▶ **Extrait du texte**
(Vu sur la Toile)
« On court à la catastrophe » : en Corse, l’été noir du tourisme
(Article de Par Julian Mattei, correspondant à Bastia (Haute-Corse). • Rédaction hebdomadaire Le Point)
Journal Le Point.- Dans les ruelles de Zonza (Corse-du-Sud), charmant village de l’Alta Rocca, massif qui s’étend au pied des aiguilles de Bavella, cette restauratrice n’en croit pas ses yeux. En cette mi-août, la moitié de sa terrasse est vide. « On dirait que la haute saison n’a pas commencé, s’inquiète cette commerçante, quinze ans d’activité au compteur. On se croirait au mois de juin. »
L’affluence est, certes, plus importante qu’au printemps dans ce site touristique bien connu pour ses piscines naturelles et ses sentiers de randonnée au c?ur du parc naturel régional. Mais, comme dans le reste de l’île, la fréquentation accuse une nette perte de vitesse. Les chiffres de la chambre de commerce et d’industrie de Corse en disent suffisamment sur cette désaffection : moins 10 % de passagers dans les aéroports corses en juillet, par rapport à 2023. Côté maritime, la chute est contenue et s’établit à moins de 2 %. Reste que la tendance confirme la baisse déjà enregistrée l’été précédent : un recul de 8,1 % par rapport à 2022, selon l’Insee. « On court à la catastrophe, s’alarme Francis Berfini, hôtelier à Poggio-Mezzana (Haute-Corse), qui assure avoir perdu un gros tiers de sa fréquentation. Nous ne sommes plus une région attractive par rapport à d’autres territoires en Méditerranée. »

▶ **Données d'entrée**
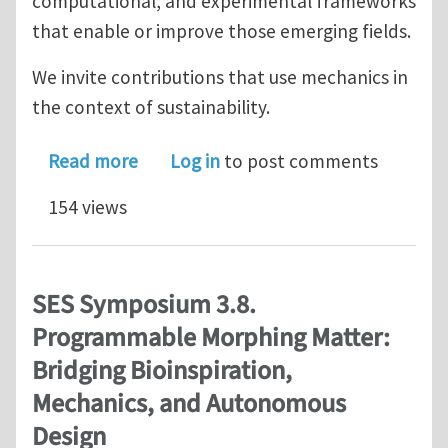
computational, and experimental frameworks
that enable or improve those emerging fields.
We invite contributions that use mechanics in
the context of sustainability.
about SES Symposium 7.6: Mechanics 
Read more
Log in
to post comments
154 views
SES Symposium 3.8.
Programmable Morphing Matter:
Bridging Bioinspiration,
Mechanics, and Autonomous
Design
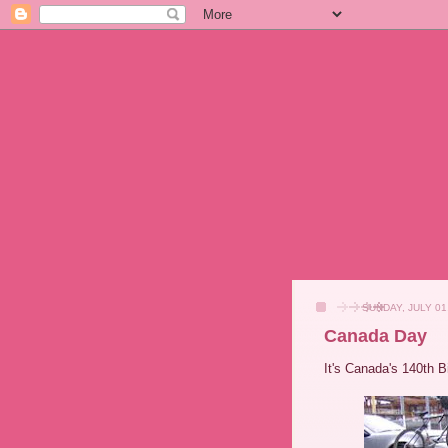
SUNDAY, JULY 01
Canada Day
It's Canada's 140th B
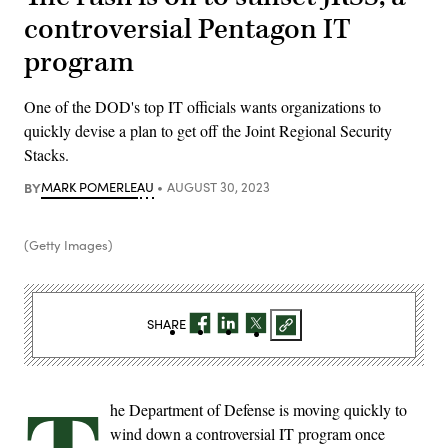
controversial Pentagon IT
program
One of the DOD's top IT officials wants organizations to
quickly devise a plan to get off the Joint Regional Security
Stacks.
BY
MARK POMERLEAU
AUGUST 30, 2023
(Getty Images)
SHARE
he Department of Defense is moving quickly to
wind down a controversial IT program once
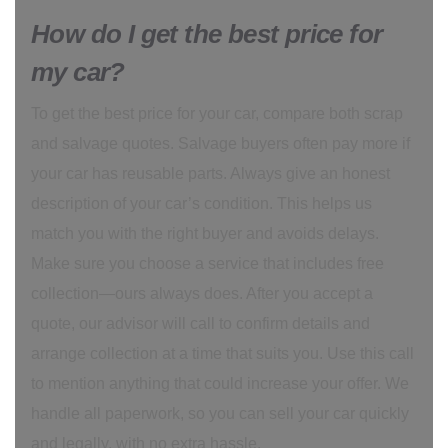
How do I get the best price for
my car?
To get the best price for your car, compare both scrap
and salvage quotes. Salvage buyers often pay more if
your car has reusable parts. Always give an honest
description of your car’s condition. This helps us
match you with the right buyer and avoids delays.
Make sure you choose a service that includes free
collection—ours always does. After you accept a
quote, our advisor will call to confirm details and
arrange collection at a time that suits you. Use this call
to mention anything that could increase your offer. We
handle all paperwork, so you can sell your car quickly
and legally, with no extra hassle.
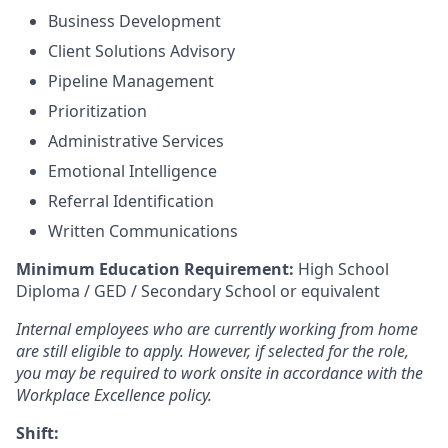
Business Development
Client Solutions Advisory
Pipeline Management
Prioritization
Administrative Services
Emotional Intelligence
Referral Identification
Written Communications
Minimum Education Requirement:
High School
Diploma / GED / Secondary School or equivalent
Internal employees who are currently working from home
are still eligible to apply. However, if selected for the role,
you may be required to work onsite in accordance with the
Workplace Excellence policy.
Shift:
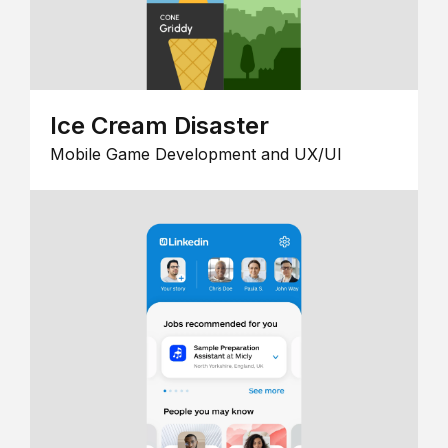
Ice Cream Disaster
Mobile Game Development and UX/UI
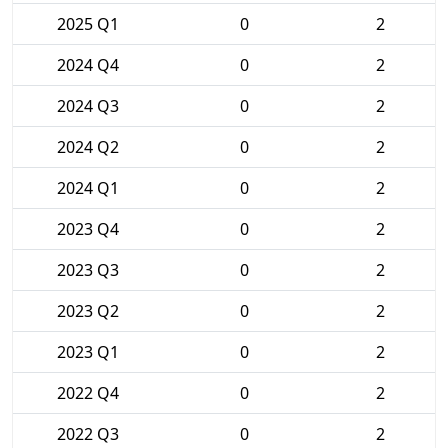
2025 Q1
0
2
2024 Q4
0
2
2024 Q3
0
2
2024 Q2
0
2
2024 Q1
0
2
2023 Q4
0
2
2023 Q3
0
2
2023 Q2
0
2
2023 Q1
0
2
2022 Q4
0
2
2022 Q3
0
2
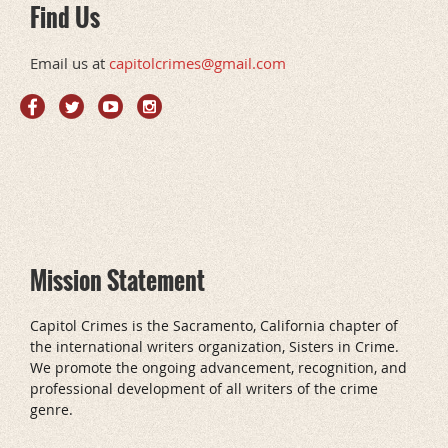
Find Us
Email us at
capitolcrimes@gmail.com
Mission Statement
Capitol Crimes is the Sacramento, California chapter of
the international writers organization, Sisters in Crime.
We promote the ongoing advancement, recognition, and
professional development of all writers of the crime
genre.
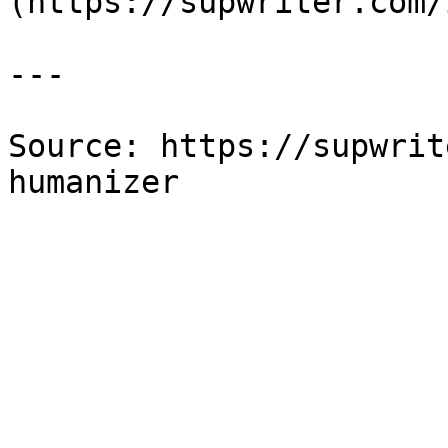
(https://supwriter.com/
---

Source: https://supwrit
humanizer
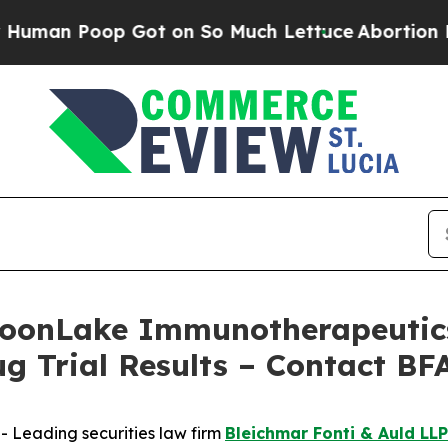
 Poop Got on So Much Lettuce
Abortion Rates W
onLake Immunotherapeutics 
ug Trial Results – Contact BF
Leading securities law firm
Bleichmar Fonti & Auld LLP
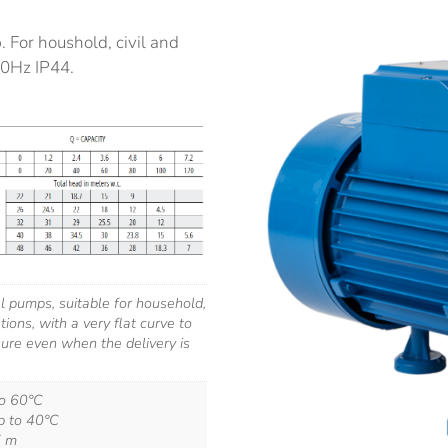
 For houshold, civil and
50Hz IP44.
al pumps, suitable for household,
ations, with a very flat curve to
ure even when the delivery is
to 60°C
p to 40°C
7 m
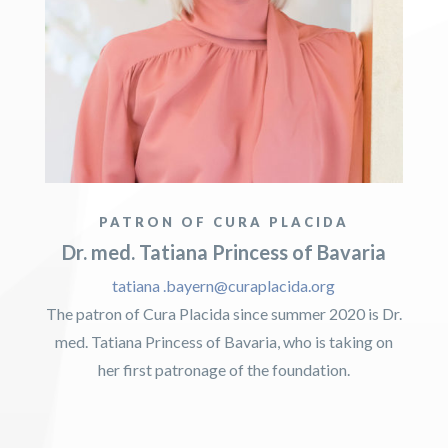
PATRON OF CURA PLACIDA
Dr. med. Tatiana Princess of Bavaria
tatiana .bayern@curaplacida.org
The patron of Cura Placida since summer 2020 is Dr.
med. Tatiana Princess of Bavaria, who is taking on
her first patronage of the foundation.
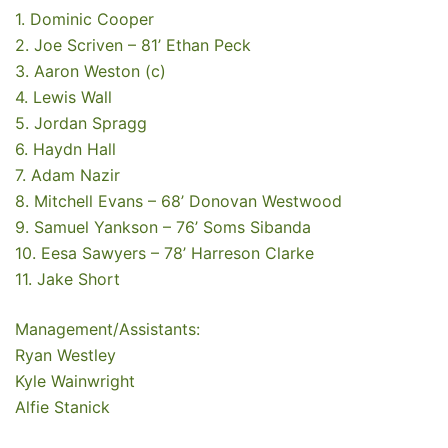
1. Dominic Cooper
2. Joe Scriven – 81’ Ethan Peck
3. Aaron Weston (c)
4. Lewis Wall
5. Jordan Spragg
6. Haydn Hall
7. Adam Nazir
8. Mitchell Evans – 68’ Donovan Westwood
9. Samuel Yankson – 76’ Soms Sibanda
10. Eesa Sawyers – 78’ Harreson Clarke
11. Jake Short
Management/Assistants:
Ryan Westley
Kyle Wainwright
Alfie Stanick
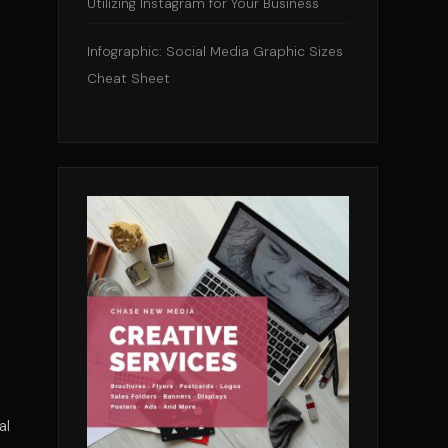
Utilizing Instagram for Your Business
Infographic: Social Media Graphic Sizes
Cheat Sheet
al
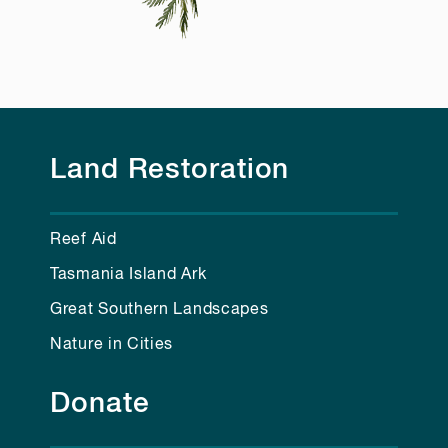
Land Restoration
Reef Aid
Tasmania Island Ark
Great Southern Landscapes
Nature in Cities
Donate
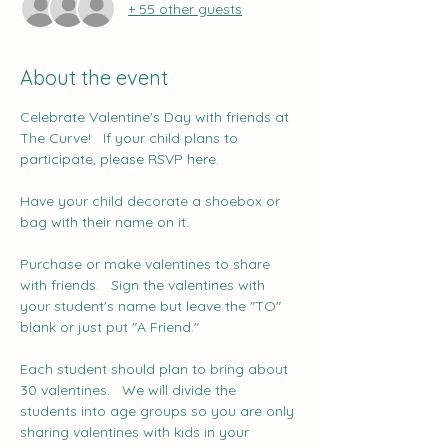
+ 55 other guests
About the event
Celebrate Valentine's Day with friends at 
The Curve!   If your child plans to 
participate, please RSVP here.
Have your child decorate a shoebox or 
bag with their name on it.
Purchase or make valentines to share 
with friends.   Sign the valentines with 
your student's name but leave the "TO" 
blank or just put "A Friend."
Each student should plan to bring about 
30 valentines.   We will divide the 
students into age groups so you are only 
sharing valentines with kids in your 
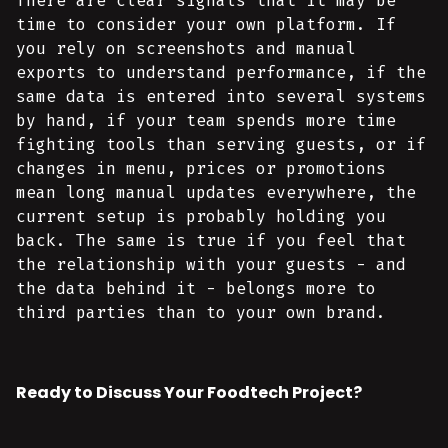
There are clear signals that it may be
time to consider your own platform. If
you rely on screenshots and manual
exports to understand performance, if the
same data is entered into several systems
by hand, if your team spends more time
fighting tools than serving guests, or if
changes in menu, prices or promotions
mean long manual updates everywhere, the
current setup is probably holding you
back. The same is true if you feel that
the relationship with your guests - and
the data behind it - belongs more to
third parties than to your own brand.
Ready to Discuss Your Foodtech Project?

▶ **Consignes**
A - Reproduisez fidèlement le passage de l'article sur le tourisme en Corse qui va de « (Vu sur la Toile) » jusqu'à « hebdomadaire Le Point) ».
B - Dans les enregistrements, reprenez uniquement le passage allant de la ligne contenant « (https://supwriter.com/ » jusqu'à celle contenant « her first patronage of the foundation. », bornes incluses, en renommant « foundation » en « charity » sans rien modifier d'autre. Omettez les images.

▶ **Corrigé**
A -
(Vu sur la Toile)
« On court à la catastrophe » : en Corse, l’été noir du tourisme
(Article de Par Julian Mattei, correspondant à Bastia (Haute-Corse). • Rédaction hebdomadaire Le Point)

B -
(https://supwriter.com/
---

Source: https://supwrit
humanizer
 Poop Got on So Much Lettuce
Abortion Rates W
onLake Immunotherapeutics 
ug Trial Results – Contact BF
Leading securities law firm
Bleichmar Fonti & Auld LLP
 For houshold, civil and
50Hz IP44.
al pumps, suitable for household,
ations, with a very flat curve to
ure even when the delivery is
to 60°C
p to 40°C
7 m
PATRON OF CURA PLACIDA
Dr. med. Tatiana Princess of Bavaria
tatiana .bayern@curaplacida.org
The patron of Cura Placida since summer 2020 is Dr.
med. Tatiana Princess of Bavaria, who is taking on
her first patronage of the charity.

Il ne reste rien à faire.